◆ **YOUR TASK**: Duplicate everything from "Librechain commented 3" down to "exploits / compromises." in the forum post on gocryptfs and scrypt below, keeping every word and character unchanged.

Gocryptfs Use of Scrypt Introduces a Vulnerability That Renders the Entire Cryptographic Schme Effectively Compromised

Librechain commented 3 years ago

Preface: To any that are reading, this is a continuation of a former (now closed) issue that I pulled a few days ago, inquiring about the inclusion of Argon2 / outright replacement of Scrypt. For some reason (probably general fatigue), the interaction (on my part) was a bit more informal in nature than I would have preferred. That is not the case here. Additionally, this 'issue' was not pulled for the sake of slamming Scrypt as a KDF - but rather to convey to the developer of this program, specifically, that their insistence on doing so is not just at the cost of foregoing a 'better solution', but rather protecting users...in addition to providing a better solution comparatively to the implemenation you're removing without any known exploits / compromises.

Scrypt is Exploitable in a Practical Way Via Cache Timing Attacks

Just to give some background (sure you already know, but for the sake of any follow-up readers):

"MHMix [function used by Scrypt for memory-hardness] takes the input block, hashes it many times while saving the hash results, and computes an output derived from some of the hash results that are chosen by interpreting certain hash values as indices. Since the hash values will be unique to each password input to scrypt, the indices of the hash values that are accessed and used in the output will also be unique to each password. Since the hash values that are needed to compute the true scrypt output are password-dependent, an adversary conducting a brute force dictionary attack against crypt will be unable to predict which values will contribute to the final output and will be forced to store all values to potentially be used, making array A in MHMix use large amounts of memory."

referencing a recent paper published by stanford titled, 'Attacking Scrypt via Cache Timing Side-Channel' (link = https://crypto.stanford.edu/cs359c/17sp/projects/MarkAnderson.pdf)

The paper goes on to outline the 'PRIME+PROBE' method, whcih the paper states is the "best technique to use against scrypt".

I won't waste too much time restating what is already contained in the paper, but in essence, an attacker is able to affect data in queued to be cached in a way that allows subsequent observations of said dat.

◆ **DATASET CONTENT**:
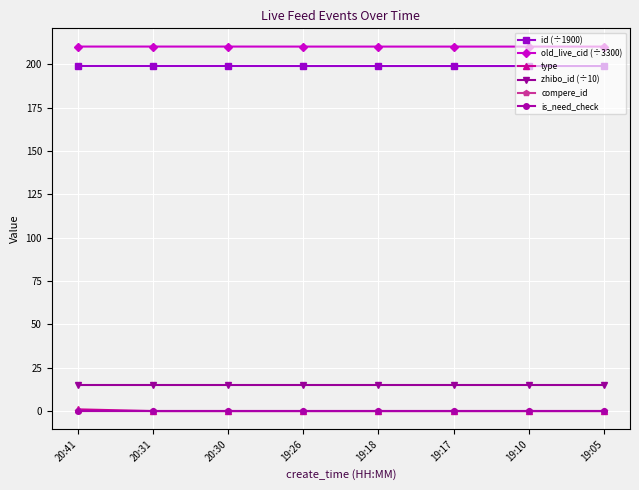

Rank the series by their maximum value, from highest to lowest.

old_live_cid (÷3300), id (÷1900), zhibo_id (÷10), type, compere_id, is_need_check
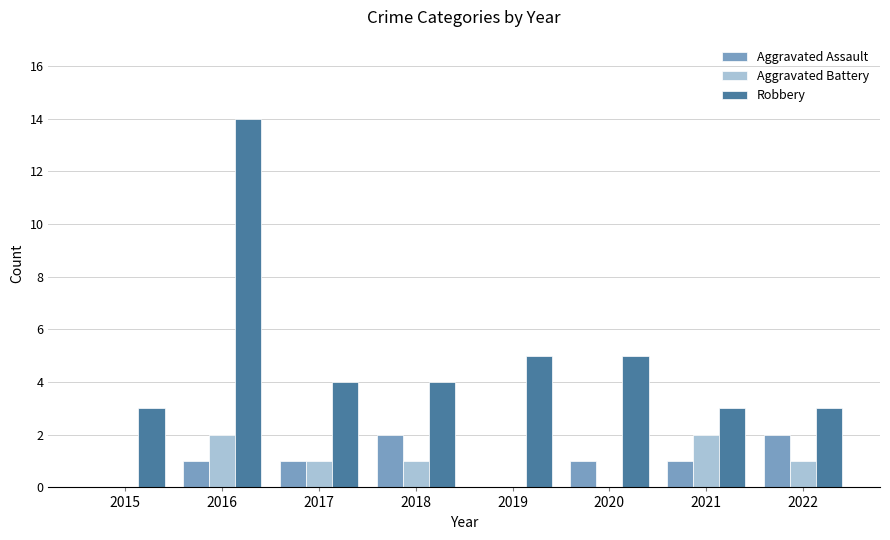

What is the sum of all Aggravated Battery values?

7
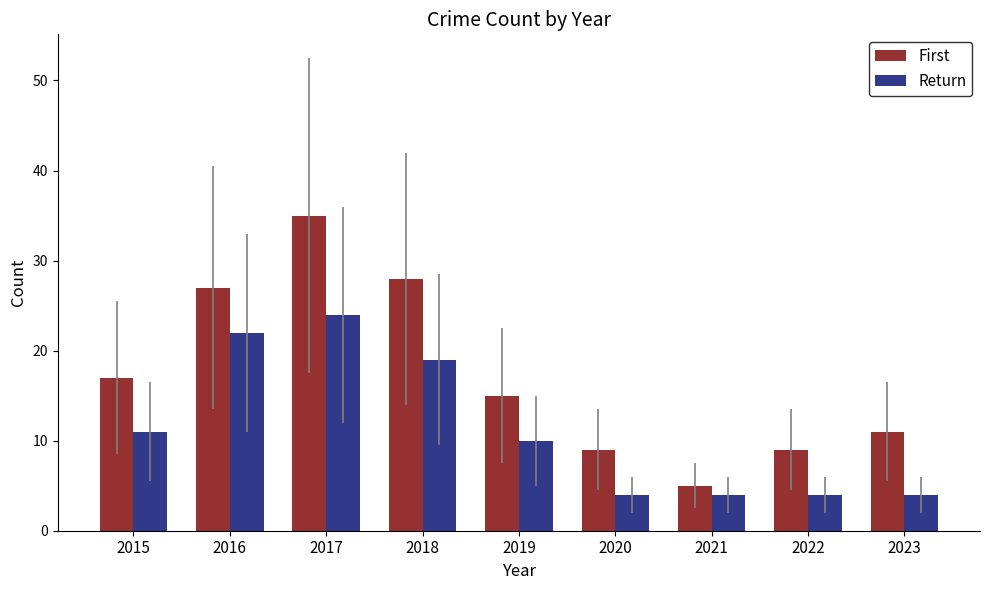

Is the value of Return at 2018 greater than the value of First at 2021?

Yes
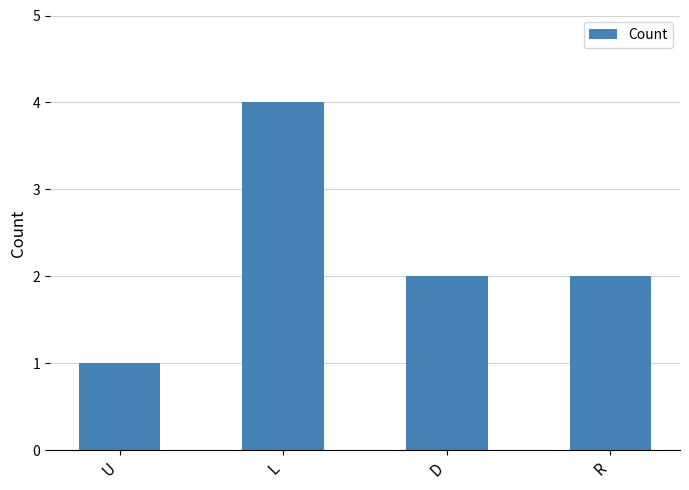

What is the label of the 4th bar from the left?

R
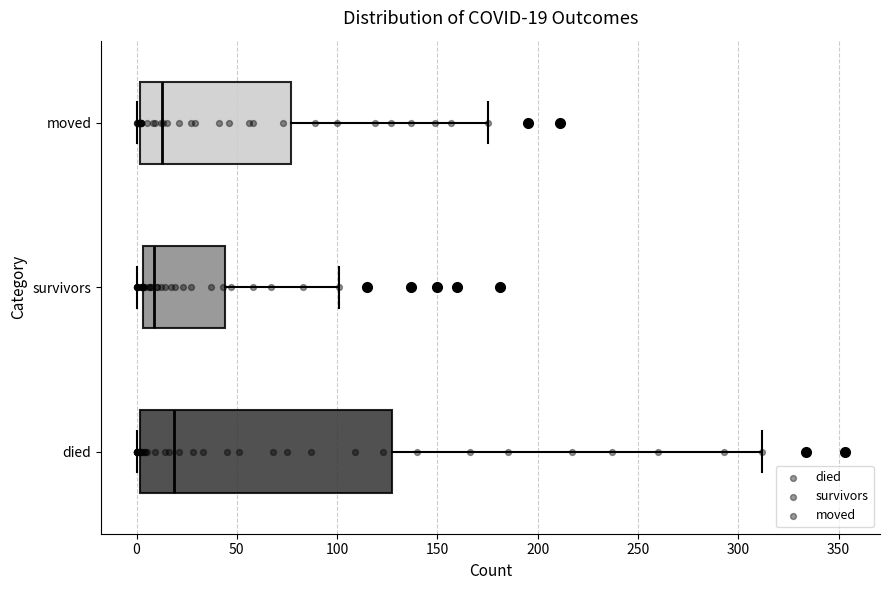

Which box has the furthest to the right median line?

died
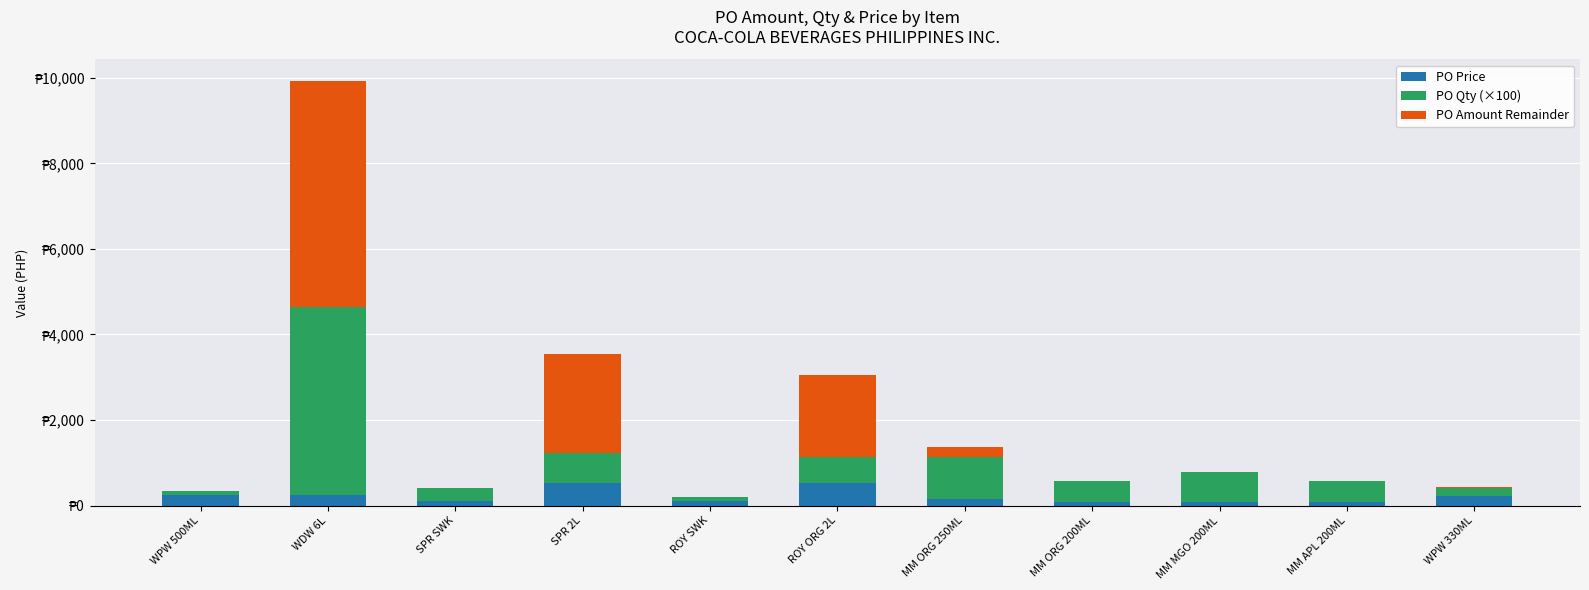

What are all the series names shown in the legend?

PO Price, PO Qty (×100), PO Amount Remainder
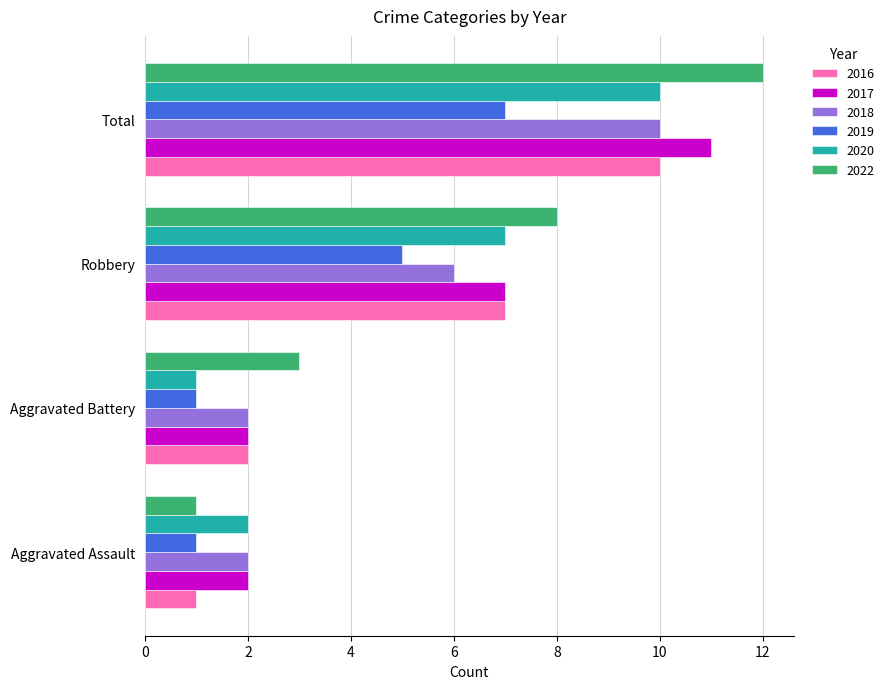

Between Aggravated Assault and Total, which series saw the biggest shift?

2022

◆ **SOLVED PROBLEM**:
Librechain commented 3 years ago

Preface: To any that are reading, this is a continuation of a former (now closed) issue that I pulled a few days ago, inquiring about the inclusion of Argon2 / outright replacement of Scrypt. For some reason (probably general fatigue), the interaction (on my part) was a bit more informal in nature than I would have preferred. That is not the case here. Additionally, this 'issue' was not pulled for the sake of slamming Scrypt as a KDF - but rather to convey to the developer of this program, specifically, that their insistence on doing so is not just at the cost of foregoing a 'better solution', but rather protecting users...in addition to providing a better solution comparatively to the implemenation you're removing without any known exploits / compromises.